When the procedure begins, the treating clinician will use a speculum to view the cervix. The doctor will then clean the cervix using alcohol to guard against infection, before inserting the catheter through the cervical opening, into the uterus. The patient may feel slight discomfort as the catheter enters the cervix, however this will be temporary. Once the catheter is properly inserted, the sperm solution will be injected into the uterus. In cases of FSP, a larger volume of solution is used so that the solution invades the fallopian tubes following release from the catheter. The catheter and speculum are then removed, and the treatment is complete.
Women may want to rest for a short time following treatment, however this is not necessary and does not increase the likelihood of pregnancy.

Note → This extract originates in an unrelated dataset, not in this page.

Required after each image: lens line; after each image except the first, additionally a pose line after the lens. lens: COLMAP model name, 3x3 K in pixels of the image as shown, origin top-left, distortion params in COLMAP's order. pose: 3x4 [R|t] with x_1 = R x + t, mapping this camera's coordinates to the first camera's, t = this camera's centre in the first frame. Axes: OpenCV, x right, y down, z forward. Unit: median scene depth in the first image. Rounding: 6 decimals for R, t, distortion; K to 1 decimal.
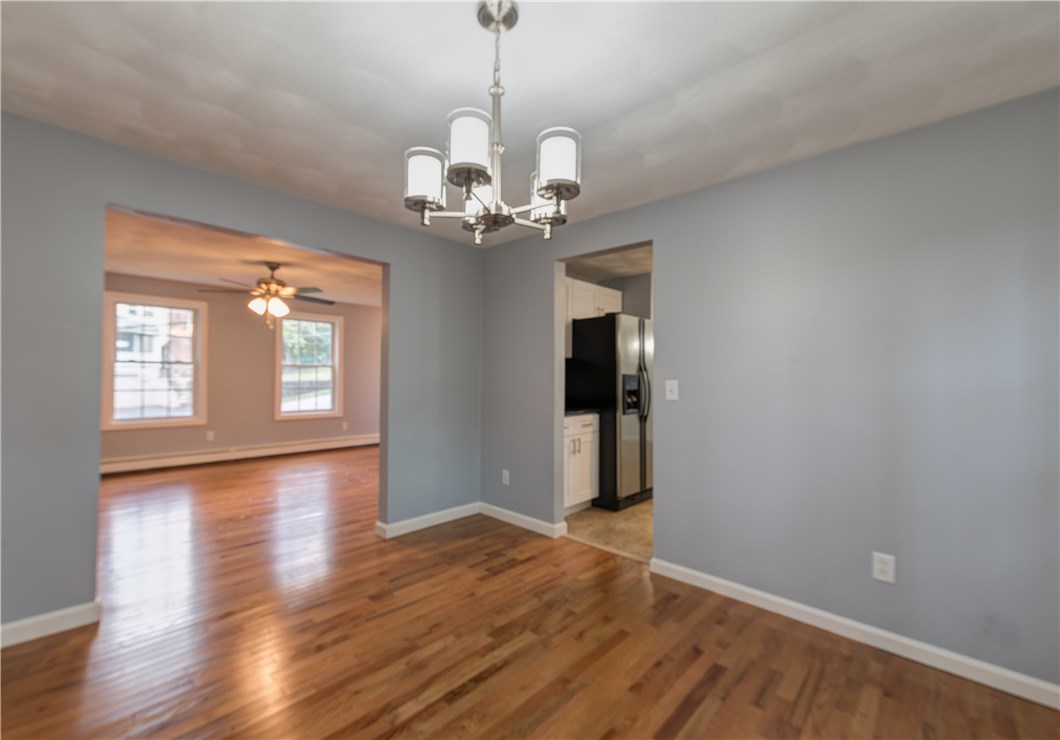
lens RADIAL K [[471.4, 0, 512.6], [0, 471.4, 369.9], [0, 0, 1]] dist [0.000377, -0.000187]
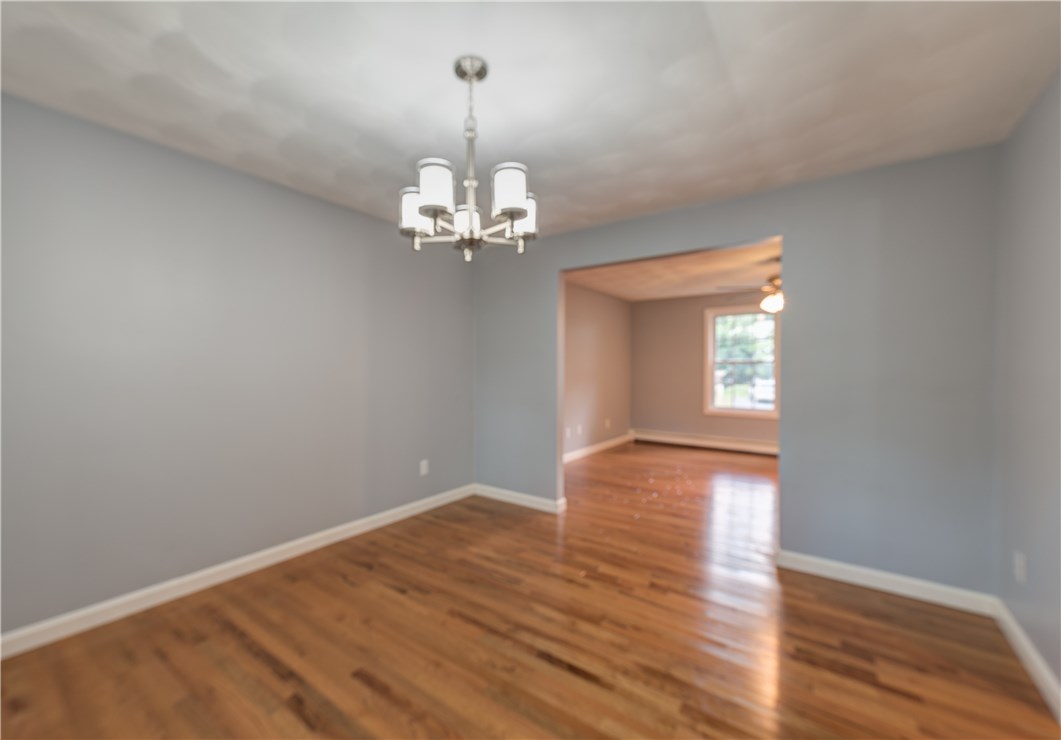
lens RADIAL K [[471.8, 0, 513.1], [0, 471.8, 369.9], [0, 0, 1]] dist [0.000377, -0.000187]
pose [[0.080798, -0.004111, -0.996722, 0.577343], [0.001129, 0.999991, -0.004032, 0.011362], [0.996730, -0.000800, 0.080801, 0.491390]]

The patient can resume normal activities, including sexual intercourse, immediately, without reducing the chance of treatment success. Women may experience mild blood spotting, as a result of the catheter scraping their cervix during the procedure, however this is of no concern. Women may also experience abdominal cramps or discomfort following IUI and can take paracetamol if necessary. Following the IUI, patients will be advised to return to the clinic for a pregnancy test, usually two weeks after the procedure.
IUI is less invasive than many ART procedures (e.g. there is no need for surgical oocyte retrieval which requires anaesthesia). It is also considerably less expensive than IVF or ICSI, so the use of IUI can significantly reduce the cost of a couple’s infertility treatment.
The main risk associated with IUI is the risk of multiple pregnancies. When IUI is used in conjunction with ovarian hyperstimulation, the woman being inseminated is likely to have a number of mature oocytes in her fallopian tubes at the time of insemination. Each of these has the potential to become fertilised if it comes into contact with a sperm and the chance of multiple pregnancy is therefore high. Multiple pregnancy carries greater health risks for the foetuses and the pregnant woman, including an increased risk of miscarriage and low birth weight and increased pressure on the body of the pregnant woman.